The other day, I mentioned how few bumper stickers I’ve seen this election season. That observation has held as we have driven south, through Kentucky, Tennessee, and the Carolinas.

As every academic knows, you can’t draw valid conclusions from an inadequate sample. But a couple of the things I have seen are consistent with a theory–espoused by several pundits and even by John Boehner–that this election is all about Obama. (Boehner, you may recall, was asked by a voter for a reason to like Mitt Romney. Boehner basically responded that it wasn’t’ necessary to like Romney–it was enough to loathe Obama.)

On our drive, we’ve seen signs for a Congressional candidate promising to “Stop Obama Now.” And we’ve seen a couple of “NoBama” bumper stickers. That’s it. Not a single pro-Romney sign or sticker, and very few pro-Obama ones.

To some extent, of course, every election featuring an incumbent is a referendum on that incumbent, but in this election, that truism is super-charged by the incumbent’s complexion. I was stunned by the intense hatred of Obama that emerged the day after the election–well before he was inaugurated, before he had done anything. The emergence of the “birthers,” the crazies who insist he was really born in Kenya, that he’s really a Muslim (with a radical Christian pastor!)–all efforts to avoid using the “n” word–are hard to miss. But it isn’t only the obvious racists. There are a lot of people who are simply uncomfortable with a black President.

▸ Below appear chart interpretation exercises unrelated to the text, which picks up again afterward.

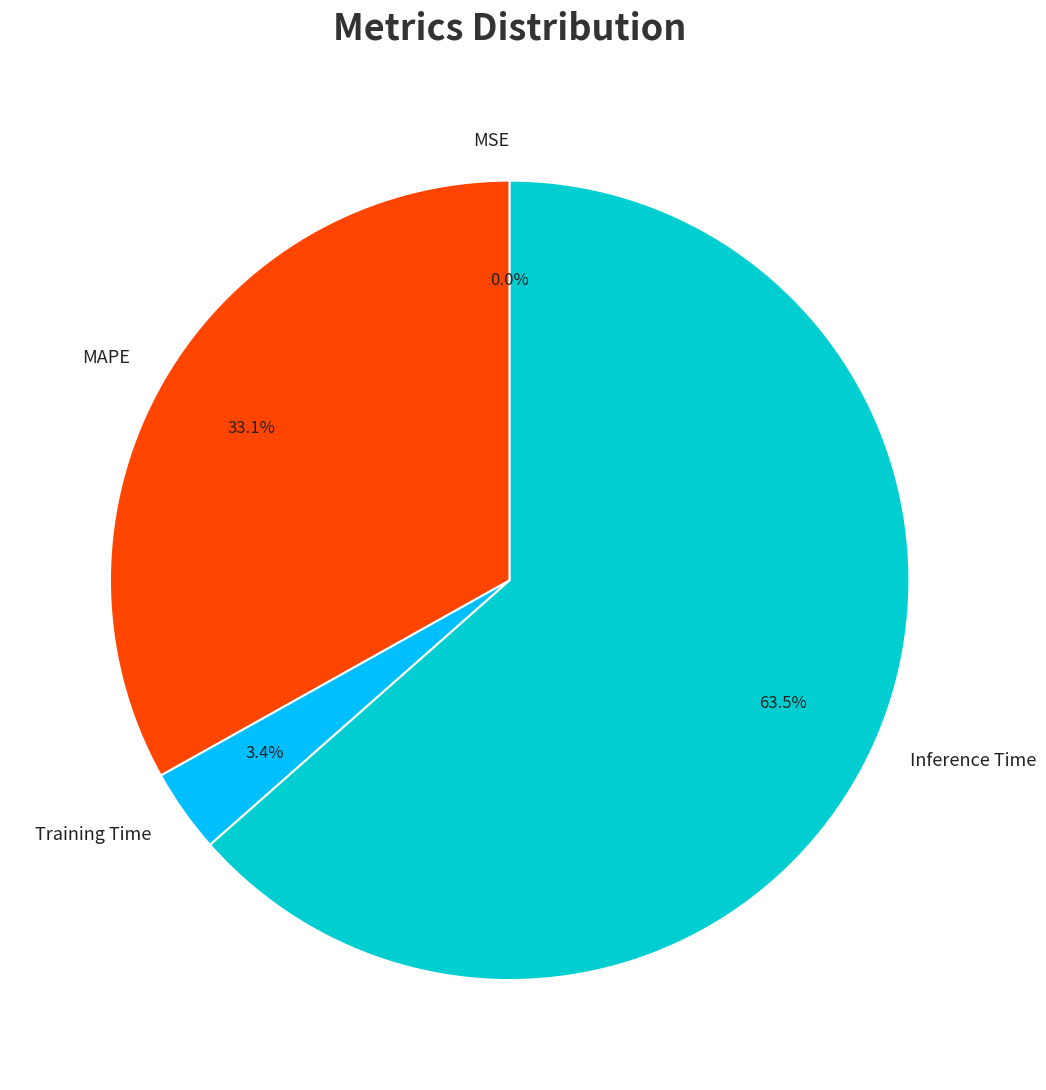

Which has a higher value, Inference Time or Training Time?

Inference Time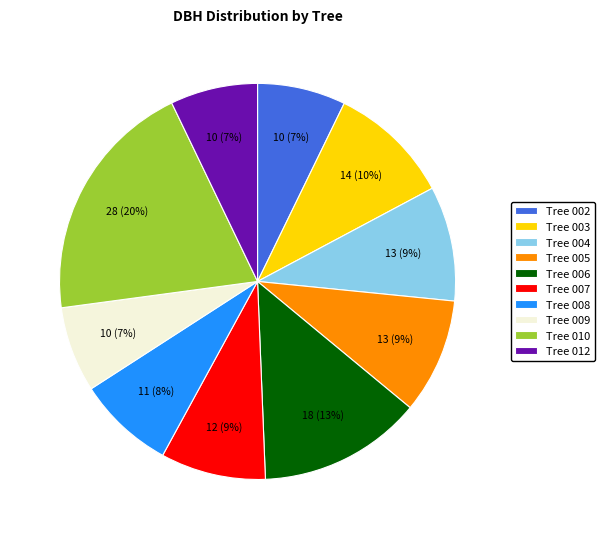

To the nearest percent, what portion does Tree 003 represent?

10%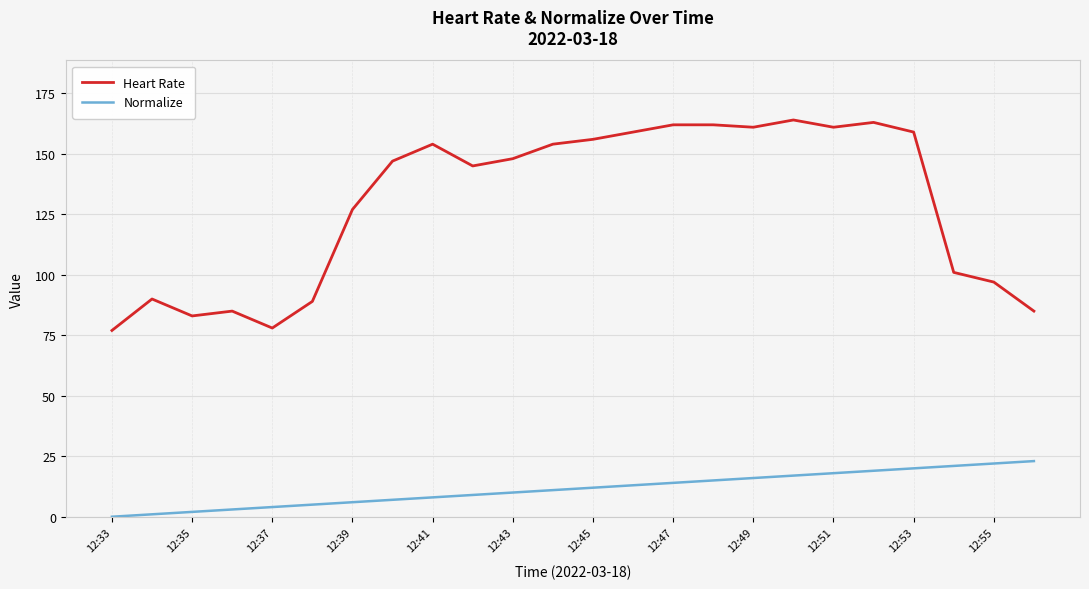

True or false: Normalize and Heart Rate intersect in this chart.

False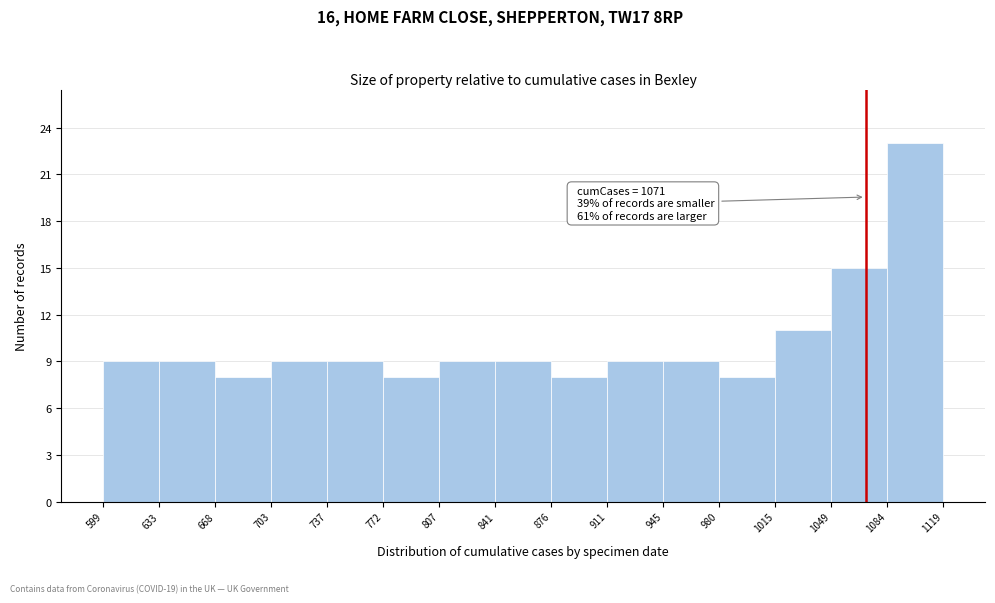

Over which range of the x-axis is the bar tallest?

1084 to 1119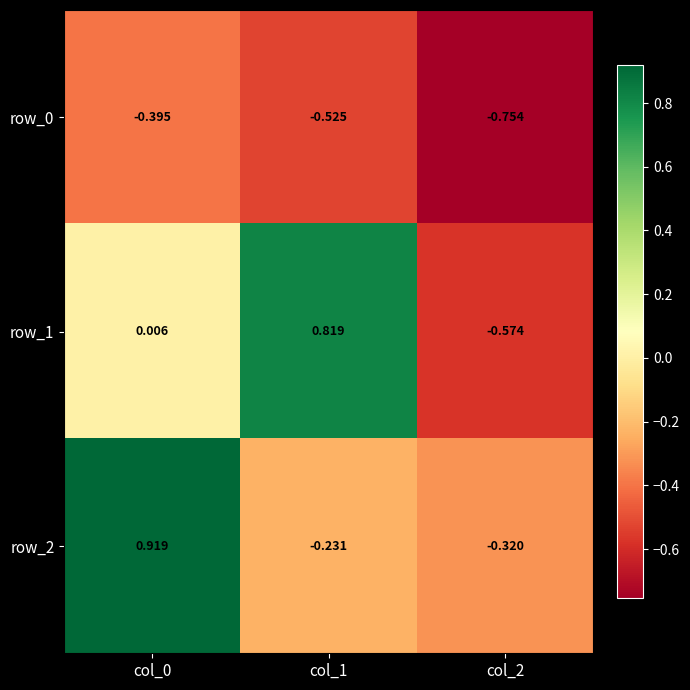

Is the value of row_2 at col_0 greater than the value of row_1 at col_0?

Yes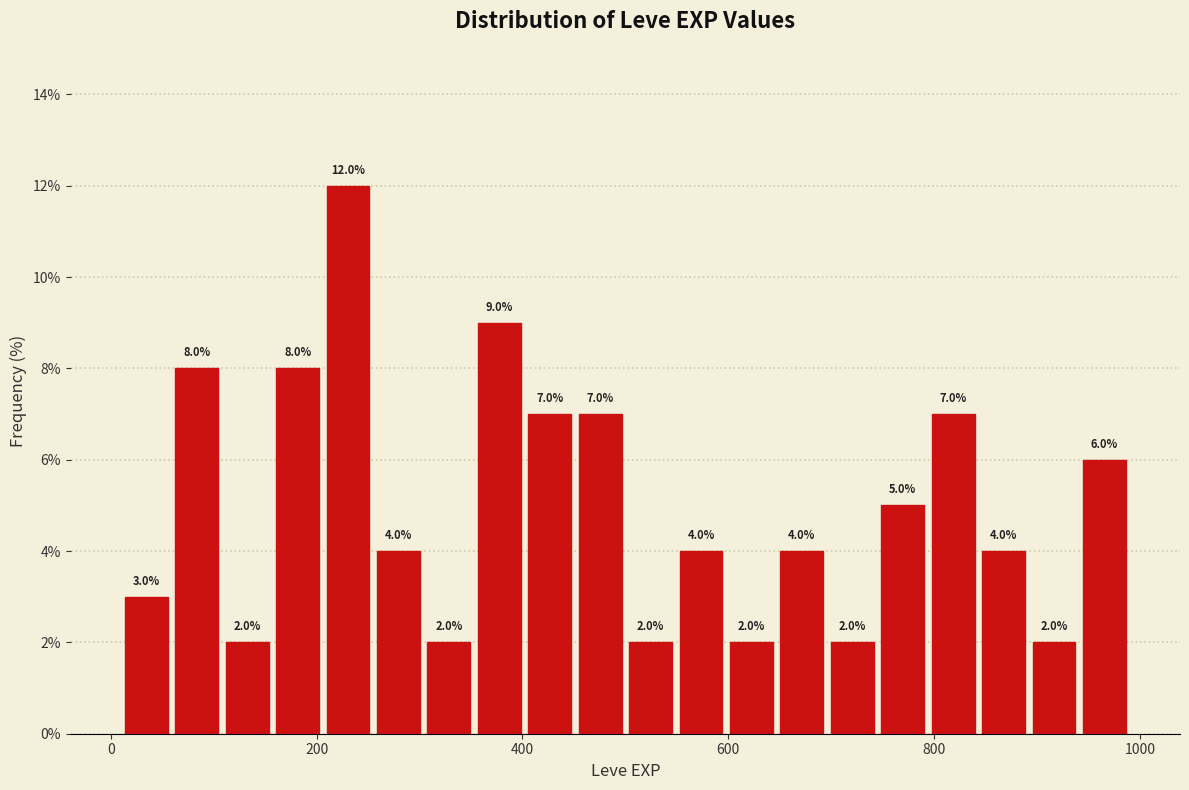

Read against the x-axis, roughly where is the centre of the tallest bar?

240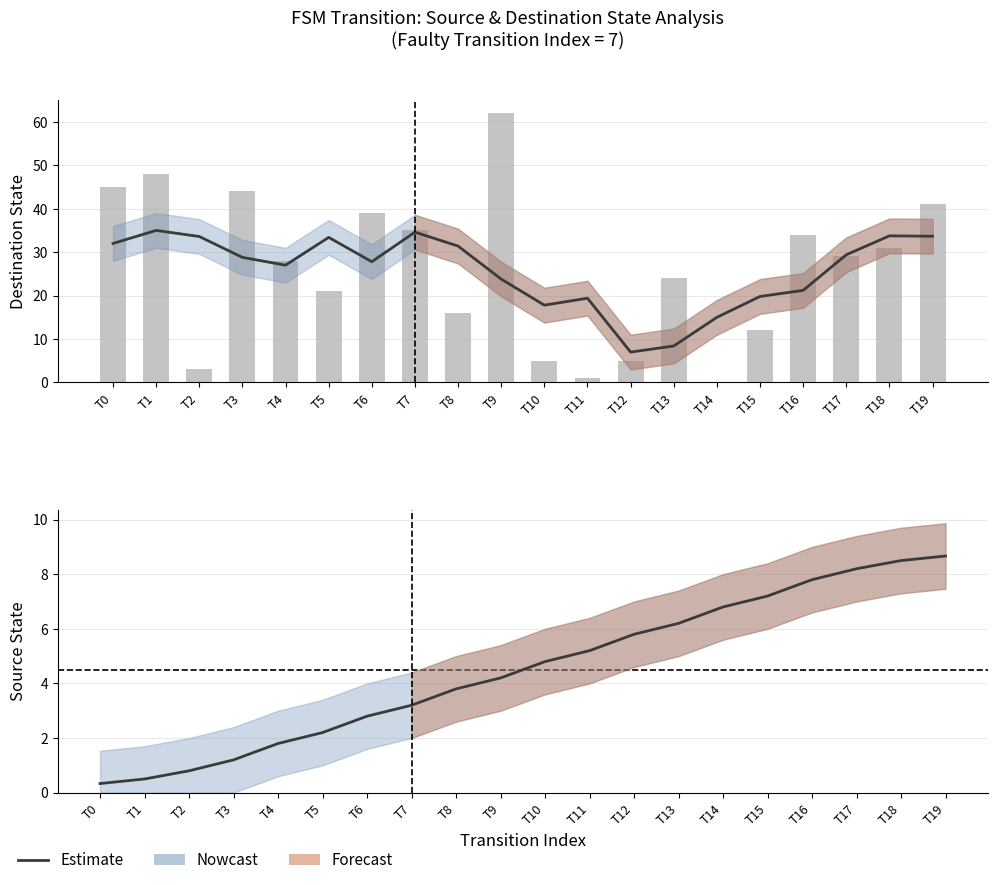

What is the greatest value displayed?

35.0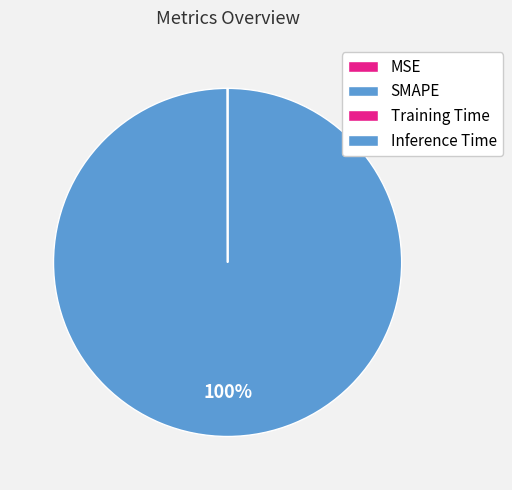

Which category accounts for the majority?

SMAPE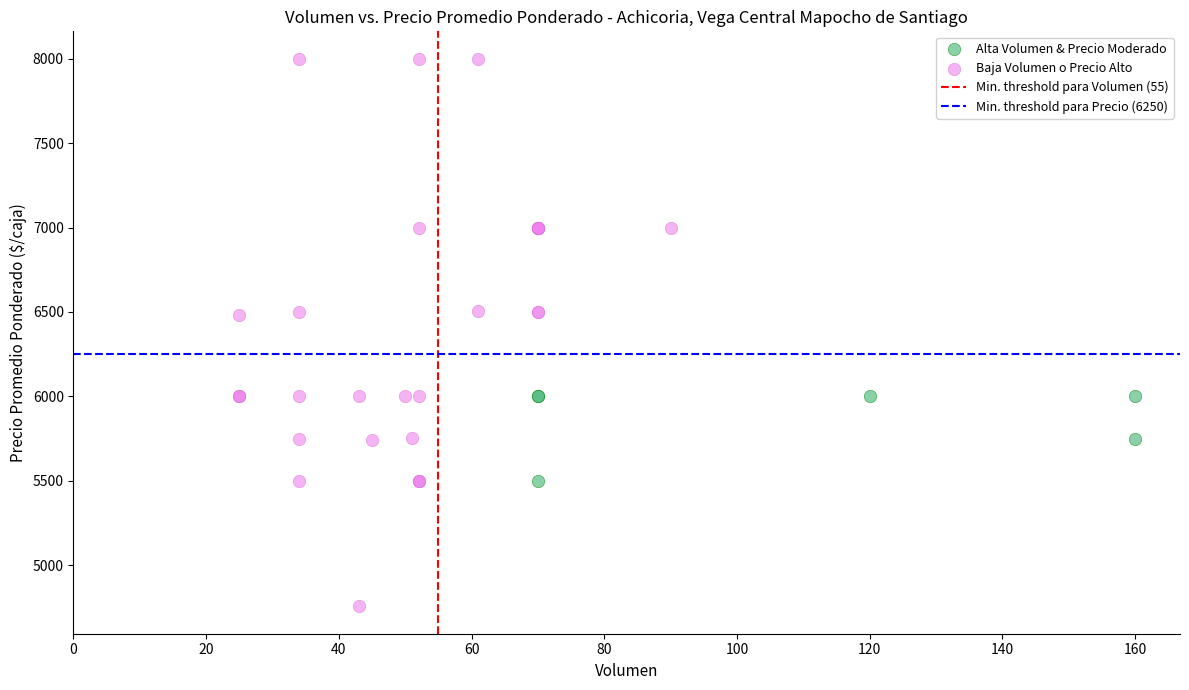

Which series reaches the minimum Y coordinate?

Baja Volumen o Precio Alto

Is it possible to simply disagree with Obama’s policy choices? Of course. Will many people vote for Romney because they are good Republicans, because they don’t like the direction the President wants to take the country? Of course. To suggest that all or even most opposition to the President is racist would be ridiculous–just as denying the substantial racism that does exist would be ridiculous.

One way or the other, the “referendum effect” will be particularly potent this year, because as John Boehner conceded, it’s hard to actually like Mitt Romney.